» **Data shown**:
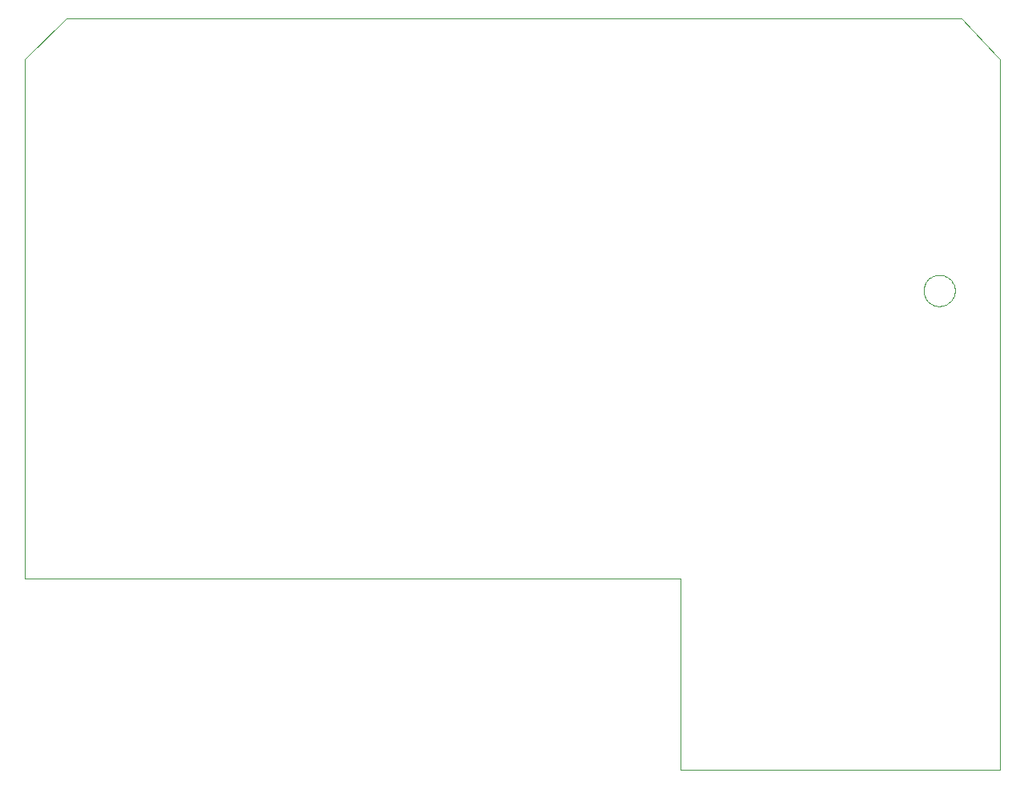
<source format=gbp>
G75*
%MOIN*%
%OFA0B0*%
%FSLAX24Y24*%
%IPPOS*%
%LPD*%
%AMOC8*
5,1,8,0,0,1.08239X$1,22.5*
%
%ADD10C,0.0010*%
%ADD11C,0.0000*%
D10*
X006460Y012268D02*
X006460Y033893D01*
X006449Y033893D01*
X008199Y035593D01*
X045445Y035593D01*
X046945Y034018D01*
X047060Y033893D01*
X047060Y004293D01*
X033760Y004293D01*
X033760Y012268D01*
X006460Y012268D01*
D11*
X043885Y024268D02*
X043887Y024318D01*
X043893Y024368D01*
X043903Y024418D01*
X043916Y024466D01*
X043933Y024514D01*
X043954Y024560D01*
X043978Y024604D01*
X044006Y024646D01*
X044037Y024686D01*
X044071Y024723D01*
X044108Y024758D01*
X044147Y024789D01*
X044188Y024818D01*
X044232Y024843D01*
X044278Y024865D01*
X044325Y024883D01*
X044373Y024897D01*
X044422Y024908D01*
X044472Y024915D01*
X044522Y024918D01*
X044573Y024917D01*
X044623Y024912D01*
X044673Y024903D01*
X044721Y024891D01*
X044769Y024874D01*
X044815Y024854D01*
X044860Y024831D01*
X044903Y024804D01*
X044943Y024774D01*
X044981Y024741D01*
X045016Y024705D01*
X045049Y024666D01*
X045078Y024625D01*
X045104Y024582D01*
X045127Y024537D01*
X045146Y024490D01*
X045161Y024442D01*
X045173Y024393D01*
X045181Y024343D01*
X045185Y024293D01*
X045185Y024243D01*
X045181Y024193D01*
X045173Y024143D01*
X045161Y024094D01*
X045146Y024046D01*
X045127Y023999D01*
X045104Y023954D01*
X045078Y023911D01*
X045049Y023870D01*
X045016Y023831D01*
X044981Y023795D01*
X044943Y023762D01*
X044903Y023732D01*
X044860Y023705D01*
X044815Y023682D01*
X044769Y023662D01*
X044721Y023645D01*
X044673Y023633D01*
X044623Y023624D01*
X044573Y023619D01*
X044522Y023618D01*
X044472Y023621D01*
X044422Y023628D01*
X044373Y023639D01*
X044325Y023653D01*
X044278Y023671D01*
X044232Y023693D01*
X044188Y023718D01*
X044147Y023747D01*
X044108Y023778D01*
X044071Y023813D01*
X044037Y023850D01*
X044006Y023890D01*
X043978Y023932D01*
X043954Y023976D01*
X043933Y024022D01*
X043916Y024070D01*
X043903Y024118D01*
X043893Y024168D01*
X043887Y024218D01*
X043885Y024268D01*
M02*

</source>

» **To-do item**:
Be exact. Write out all the entries and omit the pictures.

» **Response**:
<source format=gbp>
G75*
%MOIN*%
%OFA0B0*%
%FSLAX24Y24*%
%IPPOS*%
%LPD*%
%AMOC8*
5,1,8,0,0,1.08239X$1,22.5*
%
%ADD10C,0.0010*%
%ADD11C,0.0000*%
D10*
X006460Y012268D02*
X006460Y033893D01*
X006449Y033893D01*
X008199Y035593D01*
X045445Y035593D01*
X046945Y034018D01*
X047060Y033893D01*
X047060Y004293D01*
X033760Y004293D01*
X033760Y012268D01*
X006460Y012268D01*
D11*
X043885Y024268D02*
X043887Y024318D01*
X043893Y024368D01*
X043903Y024418D01*
X043916Y024466D01*
X043933Y024514D01*
X043954Y024560D01*
X043978Y024604D01*
X044006Y024646D01*
X044037Y024686D01*
X044071Y024723D01*
X044108Y024758D01*
X044147Y024789D01*
X044188Y024818D01*
X044232Y024843D01*
X044278Y024865D01*
X044325Y024883D01*
X044373Y024897D01*
X044422Y024908D01*
X044472Y024915D01*
X044522Y024918D01*
X044573Y024917D01*
X044623Y024912D01*
X044673Y024903D01*
X044721Y024891D01*
X044769Y024874D01*
X044815Y024854D01*
X044860Y024831D01*
X044903Y024804D01*
X044943Y024774D01*
X044981Y024741D01*
X045016Y024705D01*
X045049Y024666D01*
X045078Y024625D01*
X045104Y024582D01*
X045127Y024537D01*
X045146Y024490D01*
X045161Y024442D01*
X045173Y024393D01*
X045181Y024343D01*
X045185Y024293D01*
X045185Y024243D01*
X045181Y024193D01*
X045173Y024143D01*
X045161Y024094D01*
X045146Y024046D01*
X045127Y023999D01*
X045104Y023954D01*
X045078Y023911D01*
X045049Y023870D01*
X045016Y023831D01*
X044981Y023795D01*
X044943Y023762D01*
X044903Y023732D01*
X044860Y023705D01*
X044815Y023682D01*
X044769Y023662D01*
X044721Y023645D01*
X044673Y023633D01*
X044623Y023624D01*
X044573Y023619D01*
X044522Y023618D01*
X044472Y023621D01*
X044422Y023628D01*
X044373Y023639D01*
X044325Y023653D01*
X044278Y023671D01*
X044232Y023693D01*
X044188Y023718D01*
X044147Y023747D01*
X044108Y023778D01*
X044071Y023813D01*
X044037Y023850D01*
X044006Y023890D01*
X043978Y023932D01*
X043954Y023976D01*
X043933Y024022D01*
X043916Y024070D01*
X043903Y024118D01*
X043893Y024168D01*
X043887Y024218D01*
X043885Y024268D01*
M02*

</source>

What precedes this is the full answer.